There are hundreds of them but our lubricants come to mind quickly. Oando, Amasco and so on. They are not just only up to standard but are exported as far as the Middle East, to the point where some people are actually faking them.
The same thing applies to our electrical cables, which are of world standards. Most of the construction works in this country by those who really want quality depend on Nigerian cables. The same thing is also happening in our cement industry. We have almost all our local cement manufacturers in most Western and Eastern African countries. We have high standard products in the country.
How does the concept of standardisation apply to products in the pharmaceutical industry?

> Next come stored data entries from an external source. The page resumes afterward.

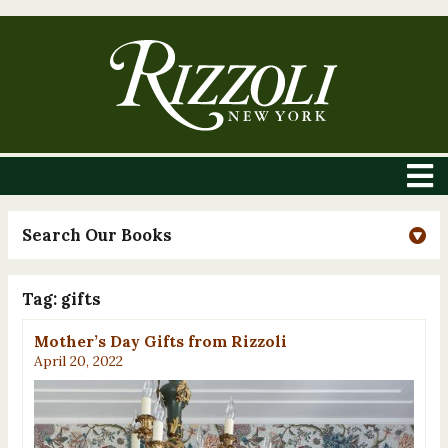
Search Our Books
Tag:
gifts
Mother’s Day Gifts from Rizzoli
April 20, 2022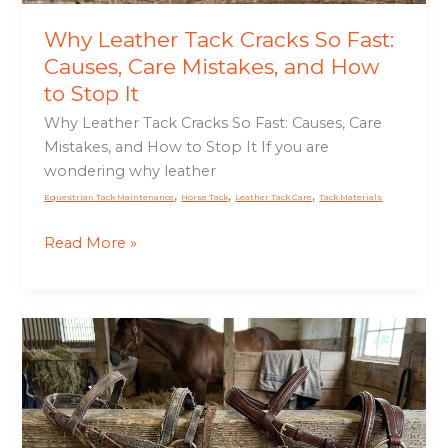
and
How
Why Leather Tack Cracks So Fast:
to
Causes, Care Mistakes, and How
Stop
to Stop It
It
Why Leather Tack Cracks So Fast: Causes, Care
Mistakes, and How to Stop It If you are
wondering why leather
,
,
,
Equestrian Tack Maintenance
Horse Tack
Leather Tack Care
Tack Materials
Read More »
Cheap
Tack
vs
Quality
Tack:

The concept of standardisation is the basis for the pharmaceutical industry. It is also the basis for a practising pharmacist because if a doctor calls and says he has a person with an infection, what you do as a pharmacist is to recommend the appropriate antibiotic, in terms of grams and frequency, and the understanding is that the prescription will cure the problem. The dosage, strength and frequency are all important aspects of our activities.
Pharmacists in Nigeria, America and the UK do the same thing. If a doctor prescribes a medicine for you, the prescription is not based on the country he comes from. It is based on what the standards are. Standards are the bases for the pharmaceutical industry. They are also the bases for pharmacy practice and any medical practice essentially.
Can you tell us more about ISO certifications and their impact on the growth of international business?
International Standards Organisation certifications are important because they help guide the industry on how to measure and build things, how to keep things organised and how to be fair. For example, the ISO management 9001 and 2015 essentially give you the basis on how to run an organisation, management-wise. It is a basis for standards and a basis for people to fall back on to run an organisation and there are so many of them. We have environmental standards, managerial standards and quality standards. All these are parts of the basis. Everywhere you go in the world, they are the same thing. Different languages, notwithstanding; the standards are the same.
Standards-wise, what is Nigeria’s rating in Africa?
That rating does not exist because we don’t have a rating on the countries with the best-kept standards. One thing I want to call your attention to is the fact that Alvin Toffler, in one of his books, said for any country to be number one and progress or become a better country, it has to stick to standards.
For example, in the 80s, Chinese products were below standard but today China is the second best economy in the world because they stuck to standards and their products are of high quality. Any country of the world that advances, you will see that all their activities are based on standards.
Those guidelines make industries progress, make businesses and trade easy. Like the ISO, together with the African Standards Organisation – the Nigeria Standards Organisation and ECOWAS – we are working together and the bottom line is in this African free trade. Products have to cross borders without hindrances. If you have a product in Nigeria that is certified by SON, it should be easily accepted in Cotonou, Kigali and Johannesburg. Likewise their products that are up to standard and certified as such, they have easy ways to cross.
On the flip side, this is what other countries are using for trade barriers because if your products are not up to standard, then they can block them from coming into their market. With the WTO and Free Trade and all that, that is the only thing now available for countries to use to fight other countries from bringing substandard products into their territories. Standards are the bases for trade and actually the bases for life.